Gabriele Heinisch-Hosek (SPÖ), Gudrun Kugler (ÖVP), Heinz-Christian Strache (FPÖ), Irmgard Griss (Neos) und Ulrike Lunacek (Die Grünen) stellten sich in der Freitagssendung den Fragen von Johannes Reinprecht, Leiter des Instituts für Ehe und Familie der Österreichischen Bischofskonferenz, und Menerva Hammad, eine österreichische Journalistin und Muslima mit Migrationshintergrund.

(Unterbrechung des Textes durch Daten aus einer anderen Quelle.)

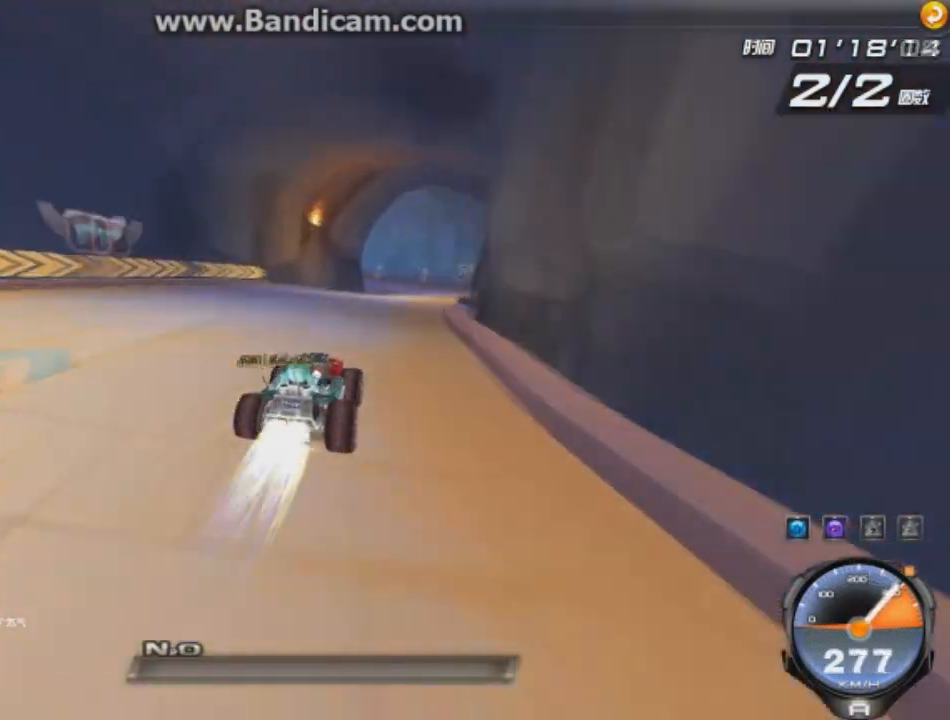
{"keys": ["left", "right", "up"], "events": [[42, "left", "down"], [292, "shift", "down"], [334, "right", "down"], [334, "shift", "up"]]}
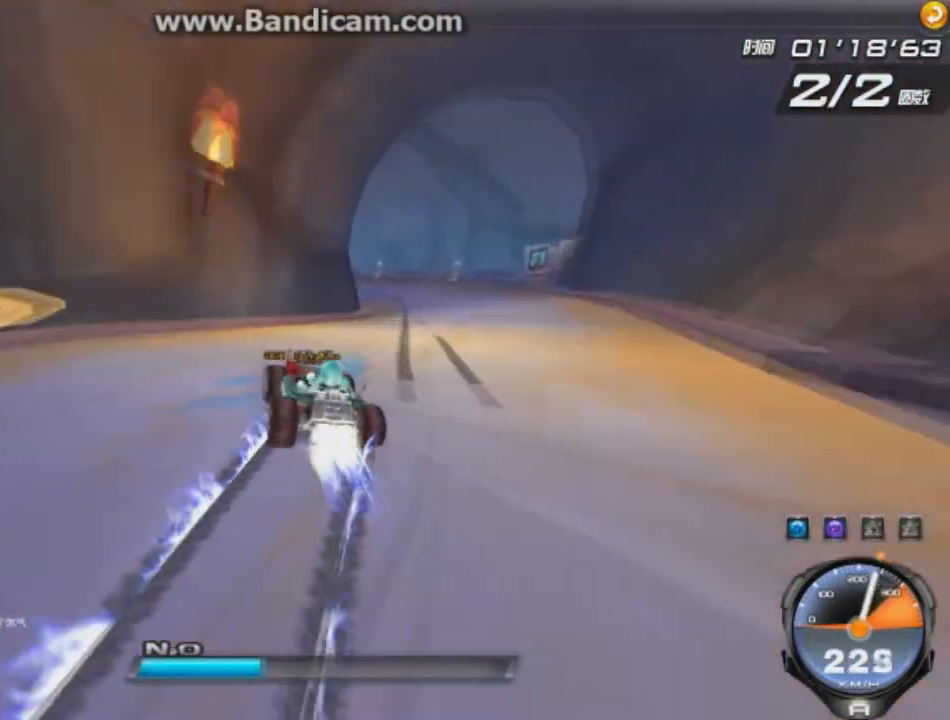
{"keys": ["left", "up"], "events": [[208, "right", "up"]]}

Keine einheitliche Meinung gab es gleich zur Frage, ob nicht die Möglichkeit, vermeintlich behinderte Kinder bis unmittelbar vor der Geburt abzutreiben, endlich abgeschafft werden sollte. Kugler sprach davon, dass die derzeitige Regelung "stark zu hinterfragen" sei. Und: "Eigentlich sollten wir das nicht mehr zulassen." Lunacek ging nicht auf die rechtliche Situation ein, sprach aber davon, werdenden Eltern von behinderten Kindern Mut zu machen für ein Leben mit ihrem Kind. Griss hielt die derzeitige rechtliche Situation für "sehr problematisch" und forderte einen breiten gesellschaftlichen Diskurs ein. Vielen Menschen in Österreich sei das Probleme überhaupt nicht bewusst, meinte Griss.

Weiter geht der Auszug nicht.